Черный снег Коминтерна
Телефонный звонок в пять утра – это всегда мертвец. Иногда два. Звонок впился в вязкую ткань сна, как заноза, и я, не открывая глаз, уже знал, что день начался со смерти. Он не просто разбудил, он вырвал меня из короткого забытья, где не было ни запаха дешевого табака, ни горького привкуса вчерашнего чая.
Трубка была холодной и тяжелой, как пистолет.
– Волков, – хрипло бросил я в нее.
– Аркадий Семенович? Дежурный. У нас ЧП на Коминтерна. Продмаг номер восемнадцать. Налет.
Голос на том конце провода был молодым, взвинченным, еще не привыкшим к тому, что человеческая жизнь может стать просто «ЧП».
– Жертвы есть? – спросил я, нашаривая на тумбочке пачку «Беломора».
Пауза. Значит, есть.
– Двое, товарищ капитан. Сторож и… вроде как кассирша. Наши уже там.
Я выбил папиросу, сунул в угол рта.
– Еду.
Весна в Горьком – это не про ручьи и подснежники. Это про грязную кашу под ногами, про серый, ноздреватый снег, пропитанный сажей заводских труб. Этот снег не таял, он просто становился чернее и тяжелее, словно вбирал в себя всю городскую тоску, прежде чем окончательно сдохнуть в придорожных канавах. Наш служебный «козлик» подпрыгивал на колдобинах, и каждая яма отдавалась тупой болью в затылке. Водитель, молодой сержант Синицын, молчал, крепко вцепившись в баранку. Он знал, что по утрам я неразговорчив, особенно когда еду смотреть на покойников.
Я смотрел в окно на просыпающийся город. Он напоминал огромный, застуженный механизм, который со скрипом и скрежетом начинал свой очередной бессмысленный оборот. Брели к проходным закутанные в одинаковые пальто фигуры, дымили трубы автозавода, и этот дым смешивался с низкими, свинцовыми облаками, создавая купол, под которым всем нам предстояло прожить еще один день. В этом городе правда была дефицитом похуже финского сервелата. Ее не «выбрасывали» на прилавки, за ней не стояли в очередях. Ее просто не было в номенклатуре.
Продмаг №18 притулился между двумя пятиэтажными «хрущевками». Типичный стеклянный кубик советской торговли, ночью превращавшийся в темный, безжизненный аквариум. Сейчас вокруг него роились люди. Несколько милицейских машин, «скорая», похожая на большую белую таблетку, которую уже поздно давать больному. И, конечно, зеваки. Они стояли молча, с одинаково жадным и испуганным выражением на лицах, втягивая ноздрями запах чужой беды. Молоденький лейтенант из местного отделения отдал мне честь, отгоняя особо любопытную старушку.
– Что у нас, Петренко?
– Все как по телефону, товарищ капитан. Дегтярев, сторож, и кассирша, Кравцова. Дверь служебного входа взломана. Сейф вскрыт. Эксперты внутри.

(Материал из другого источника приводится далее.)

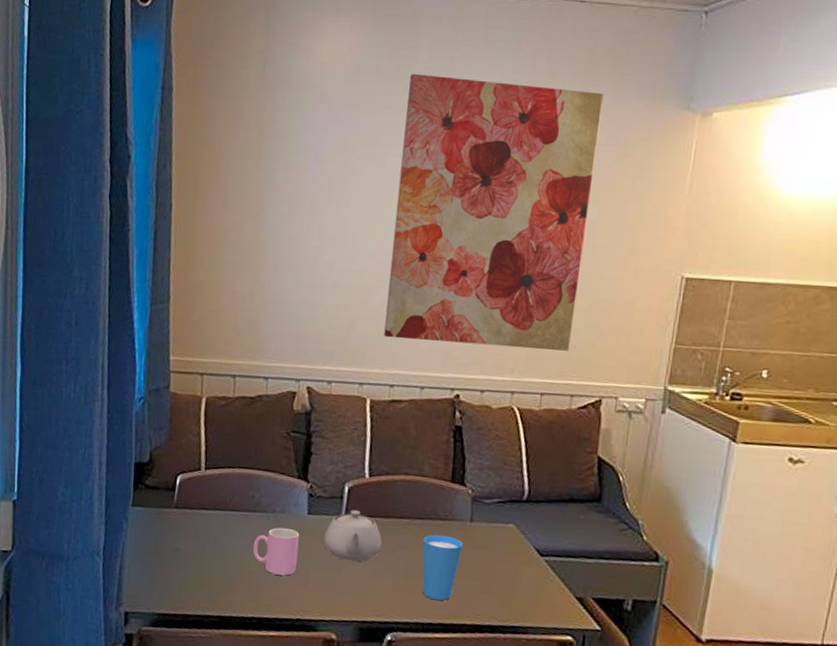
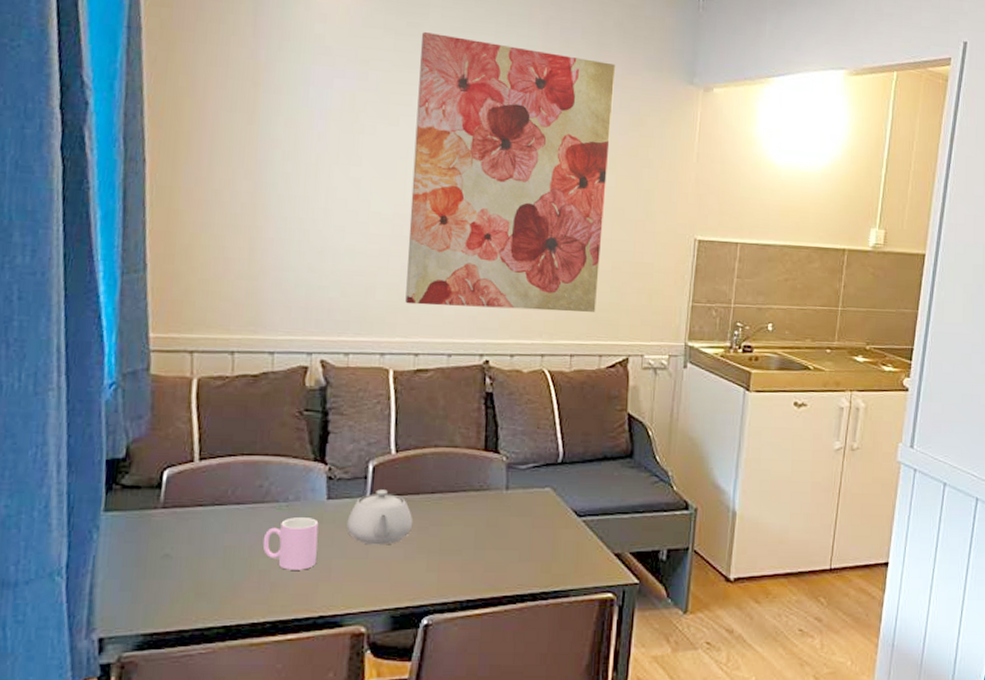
cup: present [422,534,464,600] -> none [457,506,500,574]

Я кивнул и шагнул за натянутую веревку. Воздух внутри магазина был густым и неподвижным. Он пах кровью, водкой из разбитых бутылок и еще чем-то – едким, химическим запахом металла, который резали огнем.
Первым я увидел сторожа, Дегтярева. Он лежал у самого входа в торговый зал, раскинув руки, словно пытался обнять весь этот разгром. Невысокий пожилой мужичок в ватнике. Из тех, кого берут на такую работу от безысходности. На груди у него тускло поблескивала медаль «За отвагу». Наверное, в сорок третьем под Курском он и не думал, что свою смерть встретит не от немецкой пули, а от заточки какого-то ублюдка в мирном Горьком, охраняя ящики с килькой в томате.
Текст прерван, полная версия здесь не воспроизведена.